Artistic watches are not uncommon, but few as a collection stand out like the Metiers d’Art collection. Most of the dials make use of sculpted precious metals to create three-dimensional images, in exquisite texture and detail across a tiny space (the watches are typically 42 or 45mm in diameter). To even a casual observer, there is little doubt as to the time and expertise needed to craft such a dial.
Said time and expertise is found at Blancpain’s Metiers d’Art studio. Occupying a historic farmhouse in Le Brassus, Switzerland, masters of the artistic watch techniques ply their trade and handcraft one-of-a-kind pieces.
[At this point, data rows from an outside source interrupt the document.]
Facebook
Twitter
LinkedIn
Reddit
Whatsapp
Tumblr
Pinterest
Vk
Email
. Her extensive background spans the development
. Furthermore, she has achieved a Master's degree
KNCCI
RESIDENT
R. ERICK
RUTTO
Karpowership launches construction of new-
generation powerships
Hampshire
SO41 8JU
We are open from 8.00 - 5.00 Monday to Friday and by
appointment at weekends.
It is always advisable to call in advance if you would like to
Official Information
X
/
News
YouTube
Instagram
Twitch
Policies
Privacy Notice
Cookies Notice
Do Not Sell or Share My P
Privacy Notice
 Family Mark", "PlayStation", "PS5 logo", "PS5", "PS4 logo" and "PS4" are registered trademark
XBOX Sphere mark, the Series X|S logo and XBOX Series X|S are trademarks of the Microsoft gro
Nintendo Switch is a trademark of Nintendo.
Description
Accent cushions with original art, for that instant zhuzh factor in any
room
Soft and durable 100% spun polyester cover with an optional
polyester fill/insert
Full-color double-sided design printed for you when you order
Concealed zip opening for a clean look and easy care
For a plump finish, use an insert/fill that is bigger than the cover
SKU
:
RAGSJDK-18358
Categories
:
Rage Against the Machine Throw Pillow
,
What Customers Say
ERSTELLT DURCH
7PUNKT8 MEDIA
The methods may be rooted in tradition, but Blancpain’s craftsmen have been unafraid to look to other cultures for knowledge and inspiration. In fact, some of their most-used techniques are derived from Asia. Shakudo, for instance, is a method of colouring metal using chemical baths that was once used by Japanese samurai to decorate their swords. The result is a nuanced but rich colouration, distinctly metallic and surprisingly vivid.
Binchotan is another centuries-old craft from Japan that puts a special oak wood into an extremely hot clay oven (at over 1,000°C) to form a hard type of charcoal that can be thinly cut and used as a textured surface. Damascening is an ancient art born in China and perfected in Damascus, whereby soft precious metals are hammered into a surface to create flush inlaid patterns. Blancpain is the only watchmaker that has mastered these two techniques.
The designs also look to the East. For example, several Metiers d’Art pieces depict animals of the Chinese zodiac. Another one of the more striking pieces is a take on the classic Japanese woodblock print, The Great Wave of Kanagawa, by Katsushika Hokusai. Blancpain’s version involves a three-dimensional applique of the wave, hand-carved from white gold and endowed with a shakudo-derived patina, then mounted on a silver-toned obsidian dial. This particular watch has a platinum case, while the 13R3A movement, simple as it is, can boast of a silicon balance spring and eight-day power reserve.
It is clear, though, that whether the subject or technique is from the East or West, the pieces that leave the Metiers d’Art studio are true works of art fashioned by the hands of masters.